[[ Information open ]]

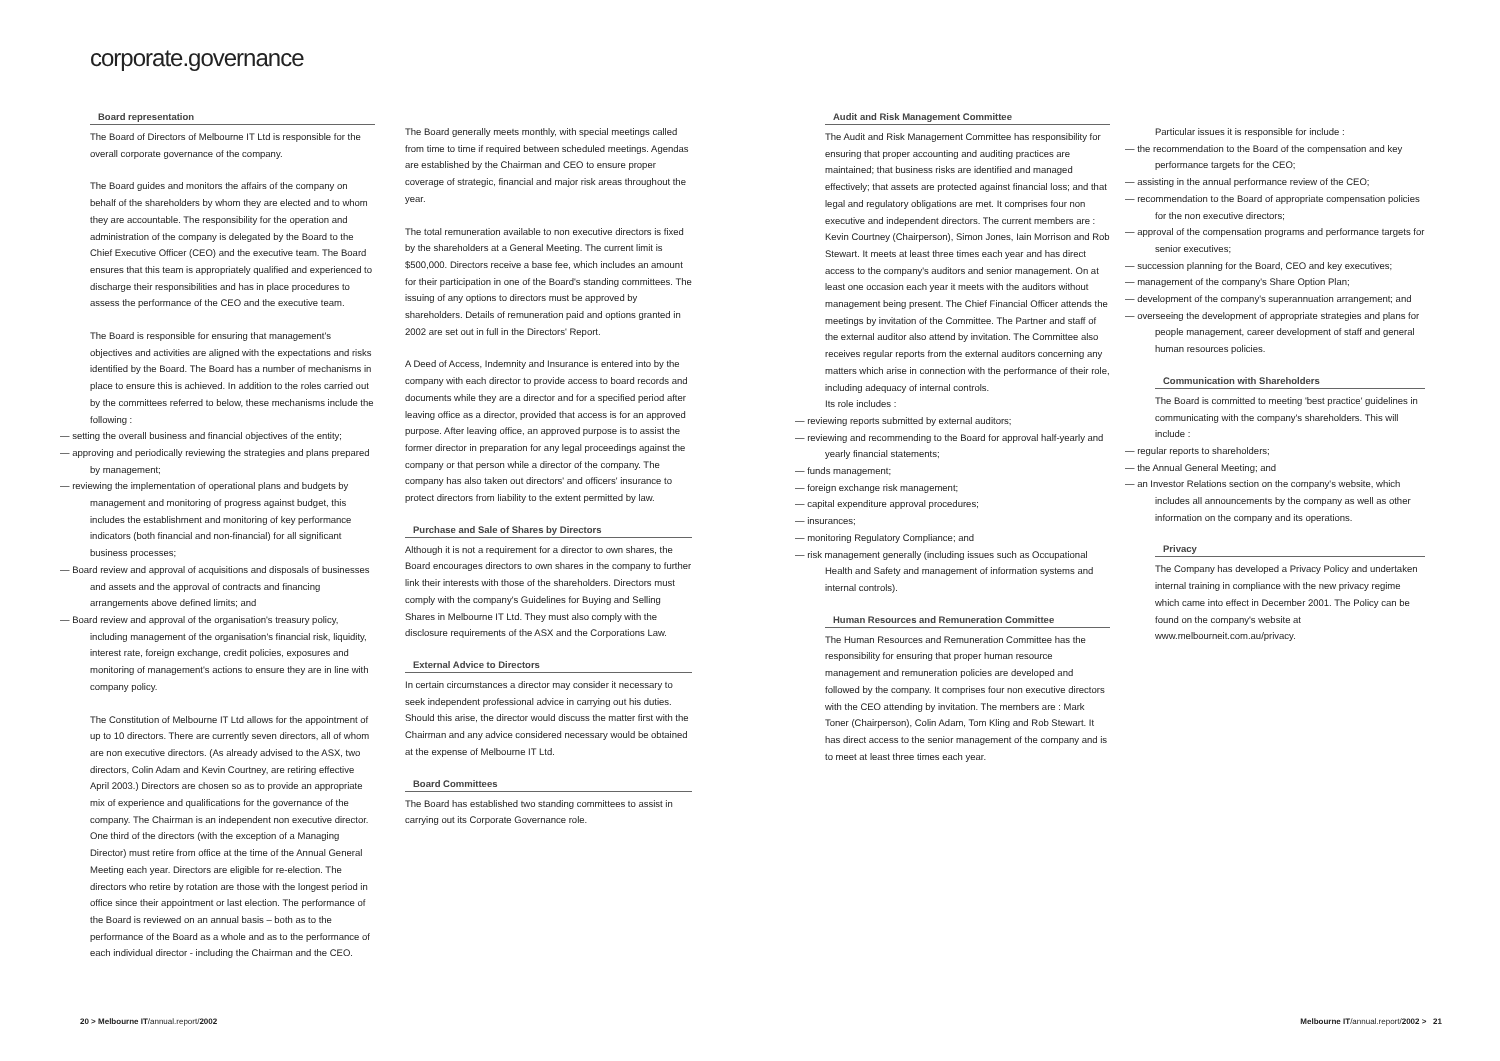corporate.governance
Board representation
The Board of Directors of Melbourne IT Ltd is responsible for the overall corporate governance of the company.
The Board guides and monitors the affairs of the company on behalf of the shareholders by whom they are elected and to whom they are accountable. The responsibility for the operation and administration of the company is delegated by the Board to the Chief Executive Officer (CEO) and the executive team. The Board ensures that this team is appropriately qualified and experienced to discharge their responsibilities and has in place procedures to assess the performance of the CEO and the executive team.
The Board is responsible for ensuring that management's objectives and activities are aligned with the expectations and risks identified by the Board. The Board has a number of mechanisms in place to ensure this is achieved. In addition to the roles carried out by the committees referred to below, these mechanisms include the following :
— setting the overall business and financial objectives of the entity;
— approving and periodically reviewing the strategies and plans prepared by management;
— reviewing the implementation of operational plans and budgets by management and monitoring of progress against budget, this includes the establishment and monitoring of key performance indicators (both financial and non-financial) for all significant business processes;
— Board review and approval of acquisitions and disposals of businesses and assets and the approval of contracts and financing arrangements above defined limits; and
— Board review and approval of the organisation's treasury policy, including management of the organisation's financial risk, liquidity, interest rate, foreign exchange, credit policies, exposures and monitoring of management's actions to ensure they are in line with company policy.
The Constitution of Melbourne IT Ltd allows for the appointment of up to 10 directors. There are currently seven directors, all of whom are non executive directors. (As already advised to the ASX, two directors, Colin Adam and Kevin Courtney, are retiring effective April 2003.) Directors are chosen so as to provide an appropriate mix of experience and qualifications for the governance of the company. The Chairman is an independent non executive director. One third of the directors (with the exception of a Managing Director) must retire from office at the time of the Annual General Meeting each year. Directors are eligible for re-election. The directors who retire by rotation are those with the longest period in office since their appointment or last election. The performance of the Board is reviewed on an annual basis – both as to the performance of the Board as a whole and as to the performance of each individual director - including the Chairman and the CEO.
The Board generally meets monthly, with special meetings called from time to time if required between scheduled meetings. Agendas are established by the Chairman and CEO to ensure proper coverage of strategic, financial and major risk areas throughout the year.
The total remuneration available to non executive directors is fixed by the shareholders at a General Meeting. The current limit is $500,000. Directors receive a base fee, which includes an amount for their participation in one of the Board's standing committees. The issuing of any options to directors must be approved by shareholders. Details of remuneration paid and options granted in 2002 are set out in full in the Directors' Report.
A Deed of Access, Indemnity and Insurance is entered into by the company with each director to provide access to board records and documents while they are a director and for a specified period after leaving office as a director, provided that access is for an approved purpose. After leaving office, an approved purpose is to assist the former director in preparation for any legal proceedings against the company or that person while a director of the company. The company has also taken out directors' and officers' insurance to protect directors from liability to the extent permitted by law.
Purchase and Sale of Shares by Directors
Although it is not a requirement for a director to own shares, the Board encourages directors to own shares in the company to further link their interests with those of the shareholders. Directors must comply with the company's Guidelines for Buying and Selling Shares in Melbourne IT Ltd. They must also comply with the disclosure requirements of the ASX and the Corporations Law.
External Advice to Directors
In certain circumstances a director may consider it necessary to seek independent professional advice in carrying out his duties. Should this arise, the director would discuss the matter first with the Chairman and any advice considered necessary would be obtained at the expense of Melbourne IT Ltd.
Board Committees
The Board has established two standing committees to assist in carrying out its Corporate Governance role.
Audit and Risk Management Committee
The Audit and Risk Management Committee has responsibility for ensuring that proper accounting and auditing practices are maintained; that business risks are identified and managed effectively; that assets are protected against financial loss; and that legal and regulatory obligations are met. It comprises four non executive and independent directors. The current members are : Kevin Courtney (Chairperson), Simon Jones, Iain Morrison and Rob Stewart. It meets at least three times each year and has direct access to the company's auditors and senior management. On at least one occasion each year it meets with the auditors without management being present. The Chief Financial Officer attends the meetings by invitation of the Committee. The Partner and staff of the external auditor also attend by invitation. The Committee also receives regular reports from the external auditors concerning any matters which arise in connection with the performance of their role, including adequacy of internal controls.
Its role includes :
— reviewing reports submitted by external auditors;
— reviewing and recommending to the Board for approval half-yearly and yearly financial statements;
— funds management;
— foreign exchange risk management;
— capital expenditure approval procedures;
— insurances;
— monitoring Regulatory Compliance; and
— risk management generally (including issues such as Occupational Health and Safety and management of information systems and internal controls).
Human Resources and Remuneration Committee
The Human Resources and Remuneration Committee has the responsibility for ensuring that proper human resource management and remuneration policies are developed and followed by the company. It comprises four non executive directors with the CEO attending by invitation. The members are : Mark Toner (Chairperson), Colin Adam, Tom Kling and Rob Stewart. It has direct access to the senior management of the company and is to meet at least three times each year.
Particular issues it is responsible for include :
— the recommendation to the Board of the compensation and key performance targets for the CEO;
— assisting in the annual performance review of the CEO;
— recommendation to the Board of appropriate compensation policies for the non executive directors;
— approval of the compensation programs and performance targets for senior executives;
— succession planning for the Board, CEO and key executives;
— management of the company's Share Option Plan;
— development of the company's superannuation arrangement; and
— overseeing the development of appropriate strategies and plans for people management, career development of staff and general human resources policies.
Communication with Shareholders
The Board is committed to meeting 'best practice' guidelines in communicating with the company's shareholders. This will include :
— regular reports to shareholders;
— the Annual General Meeting; and
— an Investor Relations section on the company's website, which includes all announcements by the company as well as other information on the company and its operations.
Privacy
The Company has developed a Privacy Policy and undertaken internal training in compliance with the new privacy regime which came into effect in December 2001. The Policy can be found on the company's website at www.melbourneit.com.au/privacy.
20 > Melbourne IT/annual.report/2002
Melbourne IT/annual.report/2002 > 21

[[ Information closed ]]

### Required work
Check each line of the records for "compensation" and copy the ones that contain it.

### Written response
— the recommendation to the Board of the compensation and key performance targets for the CEO;
— recommendation to the Board of appropriate compensation policies for the non executive directors;
— approval of the compensation programs and performance targets for senior executives;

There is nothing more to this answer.